Veterans Develop Arthritis Younger and at Higher Rates
Published: 2013-11-20 - Updated: 2022-05-18
Author: The Rep for Vet | Contact: James Pi - The Rep for Vet - Toll Free: 888-573-7838
Peer-Reviewed Publication: N/A
Additional References: Arthritis Publications
Synopsis: Study finds members of the military developed arthritis at higher rates and younger ages compared to the civilian population. Often, the reason is that shock waves from bomb blasts affect cartilage cells, causing damage that the body cannot repair. For these soldiers, the breakdown in cartilage is not gradual, as is the case in civilian populations. Rather, it can happen suddenly, within a year or two after being injured. Joint replacements are not usually indicated for younger patients because the mechanism usually lasts only 10 or 15 years, requiring more surgeries to replace it. Researchers are looking into drug treatments that can slow the progression of the disease or eliminate it entirely.
Arthritis is usually thought of as a disease of the elderly. However, anyone can develop arthritis at any time. For example, a surprising number of military members and veterans who served in Iraq and Afghanistan have arthritis. A study published in Arthritis and Rheumatism (July 2011) found that members of the military developed arthritis at higher rates and younger ages than the civilian population.
What is Arthritis?
There are numerous types of the disease, but generally, it is characterized by the breakdown of cartilage at the ends of bones. When the unprotected bones rub together, the result can be intense pain that makes it difficult to move or perform simple physical tasks. Once arthritis develops, bones can become misshapen. They can develop bony spurs and become thicker, contributing to pain and lack of function.
Everyone knows that active military service is physically taxing.
Heavy body armor often weighs 50 to 60 pounds (27.22 kg), and weighed even more in the early days of the Afghan war. Soldiers and Marines typically lift and carry heavy weights for years through multiple deployments. Motorized transport regularly is not just a rough ride - it's spine-shattering. Soldiers on the lookout for roadside bombs frequently ride for miles in the same position, leaning out the window to prevent catastrophe.
The study found that between 1998 and 2008, military doctors diagnosed 108,266 cases of mechanical degenerative arthritis, also known as osteoarthritis. The rate of osteoarthritis in solders and veterans age 20 to 24 was 26 percent higher. Individuals over age 40 were twice as likely to develop the disease after returning to civilian life.

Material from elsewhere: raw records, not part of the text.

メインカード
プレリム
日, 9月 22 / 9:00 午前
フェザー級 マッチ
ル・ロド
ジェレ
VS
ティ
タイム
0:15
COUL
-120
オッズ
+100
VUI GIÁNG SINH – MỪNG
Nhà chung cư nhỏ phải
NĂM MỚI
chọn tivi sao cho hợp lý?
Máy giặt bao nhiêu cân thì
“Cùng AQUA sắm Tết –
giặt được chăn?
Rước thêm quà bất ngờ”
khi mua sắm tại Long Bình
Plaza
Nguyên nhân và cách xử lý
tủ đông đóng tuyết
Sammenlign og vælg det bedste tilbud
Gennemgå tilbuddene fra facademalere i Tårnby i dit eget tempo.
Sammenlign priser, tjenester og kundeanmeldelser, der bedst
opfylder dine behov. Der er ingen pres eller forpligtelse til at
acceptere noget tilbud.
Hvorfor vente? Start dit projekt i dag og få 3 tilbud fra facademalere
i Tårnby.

In addition to the strenuous work they are expected to perform, members of the military are often very active and train hard to pass fitness exams. Intense training can cause injuries such as torn ligaments that make one more susceptible to developing arthritis.
Of the 450 soldiers in the 2011 study, 29 percent of them had arthritis to the extent that they were discharged from the service. Soldiers who had been injured by roadside bombs and other blasts were frequently diagnosed with the condition within two years of being injured. In contrast, those who develop arthritis as a result of civilian injury usually develop the disease after 10 years or more.

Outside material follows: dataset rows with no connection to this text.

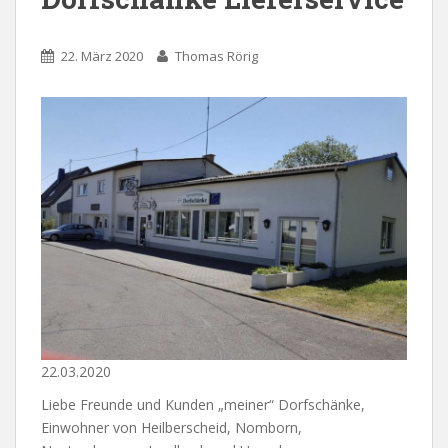
22. März 2020
Thomas Rörig
22.03.2020
Liebe Freunde und Kunden „meiner“ Dorfschänke,
Einwohner von Heilberscheid, Nomborn,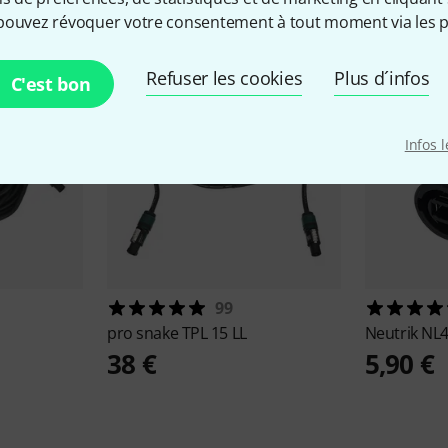
pouvez révoquer votre consentement à tout moment via les p
Refuser les cookies
Plus d´infos
C'est bon
Infos 
99
pro snake
TPL 15 LL
Neutrik
NL
38 €
5,90 €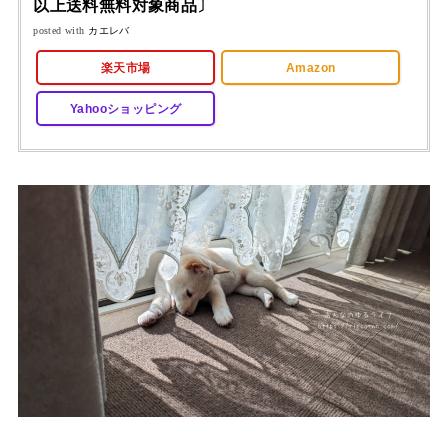
以上送料無料対象商品〕
posted with
カエレバ
楽天市場
Amazon
Yahooショッピング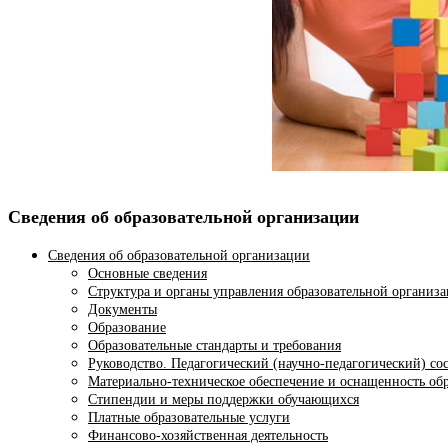
Сведения об образовательной организации
Сведения об образовательной организации
Основные сведения
Структура и органы управления образовательной организ
Документы
Образование
Образовательные стандарты и требования
Руководство. Педагогический (научно-педагогический) со
Материально-техническое обеспечение и оснащенность обр
Стипендии и меры поддержки обучающихся
Платные образовательные услуги
Финансово-хозяйственная деятельность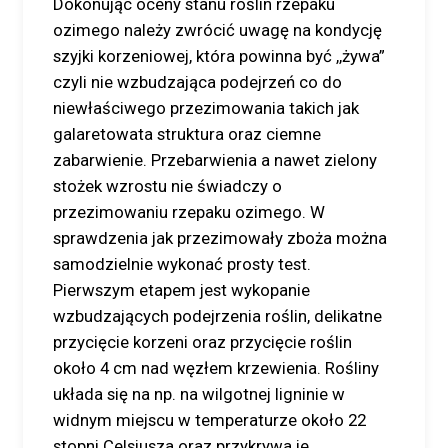
Dokonując oceny stanu roślin rzepaku
ozimego należy zwrócić uwagę na kondycję
szyjki korzeniowej, która powinna być ,,żywa”
czyli nie wzbudzająca podejrzeń co do
niewłaściwego przezimowania takich jak
galaretowata struktura oraz ciemne
zabarwienie. Przebarwienia a nawet zielony
stożek wzrostu nie świadczy o
przezimowaniu rzepaku ozimego. W
sprawdzenia jak przezimowały zboża można
samodzielnie wykonać prosty test.
Pierwszym etapem jest wykopanie
wzbudzających podejrzenia roślin, delikatne
przycięcie korzeni oraz przycięcie roślin
około 4 cm nad węzłem krzewienia. Rośliny
układa się na np. na wilgotnej ligninie w
widnym miejscu w temperaturze około 22
stopni Celsjusza oraz przykrywa je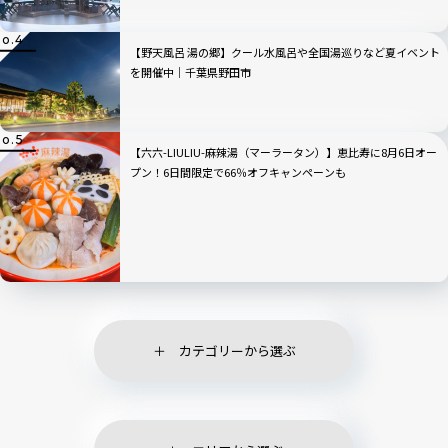
【野天風呂 湯の郷】クール水風呂や全国湯巡りなど夏イベント
を開催中｜千葉県野田市
【六六-LIULIU-麻辣湯（マーラータン）】恵比寿に8月6日オー
プン！6日間限定で66％オフキャンペーンも
カテゴリーから選ぶ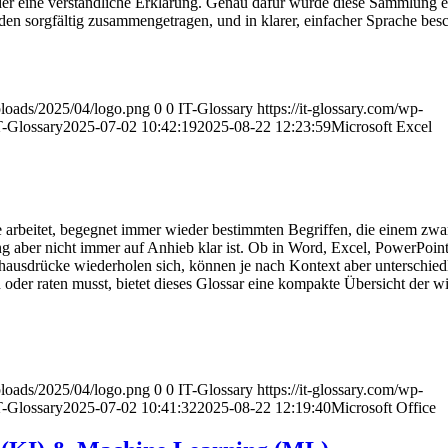
oder eine verständliche Erklärung. Genau dafür wurde diese Sammlung ers
n sorgfältig zusammengetragen, und in klarer, einfacher Sprache besc
uploads/2025/04/logo.png
0
0
IT-Glossary
https://it-glossary.com/wp-
T-Glossary
2025-07-02 10:42:19
2025-08-22 12:23:59
Microsoft Excel
 arbeitet, begegnet immer wieder bestimmten Begriffen, die einem zwar
aber nicht immer auf Anhieb klar ist. Ob in Word, Excel, PowerPoint
hausdrücke wiederholen sich, können je nach Kontext aber unterschied
oder raten musst, bietet dieses Glossar eine kompakte Übersicht der wi
uploads/2025/04/logo.png
0
0
IT-Glossary
https://it-glossary.com/wp-
T-Glossary
2025-07-02 10:41:32
2025-08-22 12:19:40
Microsoft Office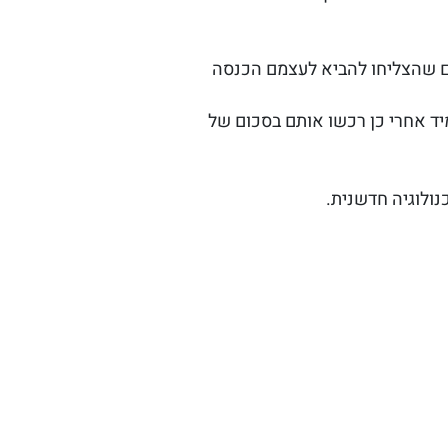
קדם ביקרו 4 יזמים שותפים שהצליחו להביא לעצמם הכנסה
 של חודשיים בלבד, הגיעו ל-5 מליון משתמשים. ומיד אחרי כן רכשו אותם בסכום של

The reason is that shock waves from bomb blasts affect cartilage cells, causing damage that the body cannot repair. For these soldiers, the breakdown in cartilage is not gradual, as is the case in civilian populations. Rather, it can happen suddenly, within a year or two after being injured.
Veterans who suffer from arthritis are eligible to apply for veterans disability benefits.

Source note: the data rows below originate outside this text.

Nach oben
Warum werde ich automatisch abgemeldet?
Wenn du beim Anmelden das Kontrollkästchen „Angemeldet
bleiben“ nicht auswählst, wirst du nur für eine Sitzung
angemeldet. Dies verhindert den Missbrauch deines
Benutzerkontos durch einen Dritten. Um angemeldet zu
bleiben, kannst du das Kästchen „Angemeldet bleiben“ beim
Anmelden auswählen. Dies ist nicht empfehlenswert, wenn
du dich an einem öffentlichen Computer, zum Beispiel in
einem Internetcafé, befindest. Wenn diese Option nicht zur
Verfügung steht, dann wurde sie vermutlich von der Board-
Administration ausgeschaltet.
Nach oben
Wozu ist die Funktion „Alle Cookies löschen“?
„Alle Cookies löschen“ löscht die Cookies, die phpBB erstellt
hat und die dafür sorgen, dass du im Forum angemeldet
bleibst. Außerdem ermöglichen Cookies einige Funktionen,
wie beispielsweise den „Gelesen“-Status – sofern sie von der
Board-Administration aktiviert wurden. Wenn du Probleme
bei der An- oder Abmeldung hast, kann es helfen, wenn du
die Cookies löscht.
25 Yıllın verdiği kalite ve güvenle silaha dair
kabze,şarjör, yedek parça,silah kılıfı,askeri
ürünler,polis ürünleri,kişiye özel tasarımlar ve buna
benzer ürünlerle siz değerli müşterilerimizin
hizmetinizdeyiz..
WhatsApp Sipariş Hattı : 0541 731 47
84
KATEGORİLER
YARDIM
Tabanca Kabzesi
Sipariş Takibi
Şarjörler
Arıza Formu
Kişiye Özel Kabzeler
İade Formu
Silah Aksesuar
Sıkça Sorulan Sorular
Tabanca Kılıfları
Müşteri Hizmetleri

In fact, vets with arthritis who were diagnosed within a year of discharge are presumed to have a service-connected impairment. In short, the VA presumes that the arthritis was caused by being in the military and benefit applicants are not required to prove that the arthritis is connected to their service.
Although the number of veterans with arthritis is surprising (68,000 in 2008, for example), it allows the Department of Veteran Affairs to conduct studies into treatment options for veterans, including participating in drug trials for those with rheumatoid arthritis (RA).
Because so many younger veterans have arthritis, the VA is trying to develop effective ways of treating the condition. Joint replacements are not usually indicated for younger patients because the mechanism usually lasts only 10 or 15 years, requiring more surgeries to replace it. Researchers are looking into drug treatments that can slow the progression of the disease or eliminate it entirely.
One of these studies involved the evaluation of methotrexate, a widely prescribed disease-modifying drug, with biologic agents that block of inflammation at specific steps in the progression of the disease. Another study investigated whether more expensive medications were more effective than standard, less costly drug treatments.
One thing that has become clear from these and other studies into RA treatment options is that the earlier treatment begins, the better the prognosis will be. Veterans with RA or other forms of arthritis should seek help from a Veterans Health Administration hospital or clinic to get started on treatment that can limit the impact of the disease.